■ **Kutipan Teks**
■ ■ ■ ■

Rabu, 21 Juli 2010

Prinsip dan Kaidah Pembinaan Rumah Tangga

Pengajian itu berlangsung setiap hari Selasa. Maka, hari Selasa selalu menjadi hari yang paling ditunggu-tunggu oleh anggota ikhwan. Seorang murid Hasan al Banna yang bernama Ahmad Isa ‘Ayur merangkum ceramah-ceramah yang disampaikan oleh sang guru. Salah satu isi ceramahnya adalah tentang prinsip dan kaidah dalam berumah tangga. Berikut dipaparkan isi ceramah Hasan al Banna untuk bisa dijadikan pelajaran dalam mengarungi biduk rumah tangga.
 
Bismillaahirrohmaanirrohiim
Kita panjatkan puji syukur ke hadirat Allah SWT. Kita ucapkan shalawat dan salam untuk junnjungan kita Nabi Muhammad SAW, juga untuk segenap keluarga dan sahabatanya, serta siapa saja yang menyerukan dakwahnya hingga hari kiamat.
 
Amma ba’du.
Assalamu’alaikum wr wb.
 
Kita kembali kepada tema kajian kita, yaitu anjuran Islam untuk berkeluarga. Saya pernah mengatakan, Islam memandang kehidupan  berkeluarga dari tiga sisi. Pertama, masa perintisan kehidupan rumah tangga. Kedua, masa menjalani kehidupan rumah tangga. Ketiga, masa berakhirnya kehidupan rumah tangga, andaikata ditakdirkan berakhir.
 
Kita telah mengkaji pandangan Islam tentang perintisan kehidupan rumah tangga dan anjuran Islam terhadapnya. Kehidupan berumah tangga ini, dibangun berlandaskan beberapa kaidah. Kaidah pertama, pembinaan yang integral dalam pembentukan rumah tangga dan anjuran untuk melaksanakannya. Kaidah kedua, mengatasi hambatan-hambatan. Kaidah ketiga, pemilihan yang baik dan perhatian terhadap keseimbangan suami-istri dalam keturunan dan agama.
 
Sebagaimana pihak pria berhak menetapkan pilihan untuk dirinya, demikian pula pihak wanita, ia berhak menentukan pilihannya. Kalian telah mendengar kisah Barirah dan Khansa’ binti Khadam. Jika rumah tangga telah dibangun di atas landasan ini, akan terwujudlah tolong-menolong sebagaimana yang telah ditetapkan oleh Islam.
 
Kehidupan rumah tangga adalah kehidupan ”kerja”. Ia diwarnai oleh beban-beban dan kewajiban-ewajiban. Landasan kehidupan rumah tangga bukan semata kesenangan dan romantika. Hakikat ini ditegaskan dalam kitab Allah, ”Dan para wanita memmpunyai hak yang seimbang dengan kewajibannya menurut cara yang ma’ruf.” (QS. al Baqarah 2:228)

■ ■ ■ ■

■ **Bahan Tersedia**
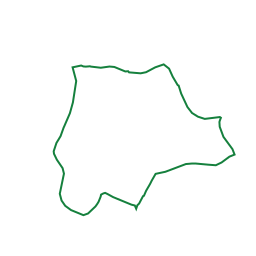 Santa María de Jesús, Sacatepéquez, Guatemala, rotated 67°
{"feature_id": "79465075B23332784997029", "entity_name": "Santa María de Jesús", "entity_type": "district", "adm_level": 2, "iso_a3": "GTM", "parent_name": "Guatemala", "parent_adm1": "Sacatepéquez", "projection": "orthographic", "projection_center": [-90.695, 14.477], "detail": "fine", "context": "isolated", "style": "outline", "palette": "green", "viewbox_px": 256, "rotation_deg": 67, "n_neighbors": 0, "source": "geoboundaries", "source_scale": "gbopen_adm2", "svg_char_len": 1109}
<svg xmlns="http://www.w3.org/2000/svg" viewBox="0 0 256 256"><g transform="rotate(67 128 128)"><path d="M194.1,40.3L188.3,40.1L173.5,43.6L162.7,43.1L158.2,41.5L157.2,40.7L155.8,39.4L154.9,38.5L153.8,39.2L149.6,53.8L144.9,59.2L139.2,63.2L131.9,65.1L117.1,65.6L108.7,64.8L108.0,65.5L98.2,66.8L89.4,67.0L83.4,70.3L82.8,79.2L83.7,89.6L82.6,95.0L77.2,105.3L75.8,105.7L74.9,108.4L66.5,116.7L64.2,121.0L61.9,129.5L56.9,138.3L56.3,138.9L55.9,140.2L55.0,142.9L53.9,145.0L52.2,146.7L50.5,155.3L64.5,157.3L82.9,168.7L91.7,175.7L101.5,186.0L102.5,187.1L109.2,193.3L113.8,199.7L120.4,205.5L122.8,206.2L129.3,205.9L139.4,203.9L145.0,204.8L161.9,216.5L168.8,217.5L175.1,216.2L181.3,212.5L190.8,203.1L191.1,198.2L187.5,188.6L185.9,186.0L184.4,183.9L180.6,180.1L178.8,178.8L178.6,176.3L178.8,174.4L180.7,172.7L185.8,168.7L199.9,154.8L201.1,153.2L202.0,152.0L205.5,152.0L202.8,149.6L201.9,147.3L196.6,140.8L196.6,139.8L192.9,135.9L188.1,129.5L185.7,126.7L181.0,120.5L182.9,110.7L183.8,88.8L185.8,82.7L187.2,79.5L193.2,68.3L196.6,61.7L196.3,55.3L194.0,45.8L194.1,40.3Z" fill="none" stroke="#15803d" stroke-width="2"/></g></svg>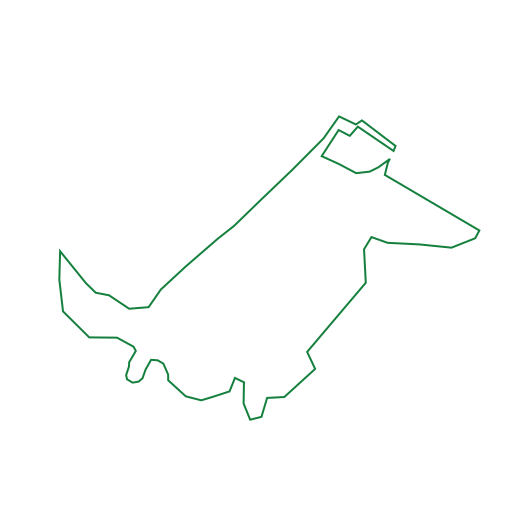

■ ■ ■ ■

■ **Soal Latihan**
(1) Jawablah pertanyaan berikut berdasarkan teks tentang pembinaan rumah tangga:
(a) Pada hari apa pengajian itu berlangsung?
(b) Siapa murid Hasan al Banna yang merangkum ceramah-ceramahnya?
(c) Apa kaidah ketiga yang menjadi landasan kehidupan berumah tangga?
(2) Bisakah Anda melanjutkan teks tentang pembinaan rumah tangga mulai dari setelah kalimat terakhirnya?

■ **Kunci Jawaban**
(1)
(a) Hari Selasa.
(b) Ahmad Isa ‘Ayur.
(c) Pemilihan yang baik dan perhatian terhadap keseimbangan suami-istri dalam keturunan dan agama.

(2)
Karena setiap persekutuan membutuhkan pemimpin yang mengatur urusannya, sedangkan pihak-pihak yang bersekutu itu kedudukannya tidak persis sama, maka Islam menetapkan wewenang kepemimpinan pada salah satunya, yaitu kaum pria. Ia dipilih karena mempunyai akal pikiran yang lebih sempurna dibanding wanita. ”Akan tetapi para suami mempunyai satu tingkatan kelebihan daripada istrinya.” (QS. al Baqarah 2:228)
 
Hak ini diberikan bukan lantaran keberpihakan yang berlebihan kepada kaum lelaki dan bukan pula keputusan yang tanpa pertimbangan, namun ia ditetapkan berdasarkan realistis fisik dan struktur tubuh manusia.
 
Di antara hal yang tidak diragukan adalah, manusia memiliki keinginan, perasaan, hati, dan emosi. Sebagian orang didominasi oleh perasaannya, sebagian yang lain didominasi oleh emosinya, dan sebagian lain lagi tidak mempunyai emosi sama sekali. Demikianlah, kecenderungan dan karakter manusia berbeda-beda.
 
Para panglima perang cenderung “lebih” dalam tekad dan kemauan. Para filosof didominasi oleh potensi pikiran. Para penyair didominasi oleh kekuatan perasaan. Para wanita didominasi oleh emosi yang sangat sensitif.
 
Kecenderungan yang saya sebutkan terakhir ini tidak mendukung dalam hal memenej urusan. Karena itu, merupakan hal yang bijaksana jika Islam menempatkan kepemimpinan pada kaum pria, bukan wanita. Inilah sebabnya, kesaksian wanita bernilai separo kesaksian pria. Ini tidak berarti merendahkan atau mengurangi hak dan nilai kaum wanita.
 
Bahkan Allah swt berfirman, ”Sebagian dari kalian adalah keturunan bagi sebagian yang lain.” (QS. al Imran 3:195). Allah juga berfirman, ”Akan tetapi para suami mempunyai satu tingkatan kelebihan daripada istrinya.” (QS. al Baqarah 2:228). “Dan orang mukmin laki-laki dan orang mukmin perempuan.” (QS At Taubah 9:71).
 
Yang menjadi perhatian Islam hanyalah keadaan wajar yang sesuai dengan karakter tubuh manusia. Karena itu, kehidupan suami-istri dibangun berdasarkan asas tolong-menolong dan kebersamaan.
 
Tetapi ada faktor yang menguatkan salah satu pihak sesuai dengan tugas yang dibebankan di pundaknya. Ia adalah akalnya yang sempurna. “Kaum laki-laki itu adalah pemimpin bagi kaum wanita, oleh karena Allah telah melebihkan sebahagian mereka (laki-laki) atas sebahagian yang lain (wanita), dan karena mereka (laki-laki) telah menafkahkan sebagian dari harta mereka” (QS An Nisa 4:34).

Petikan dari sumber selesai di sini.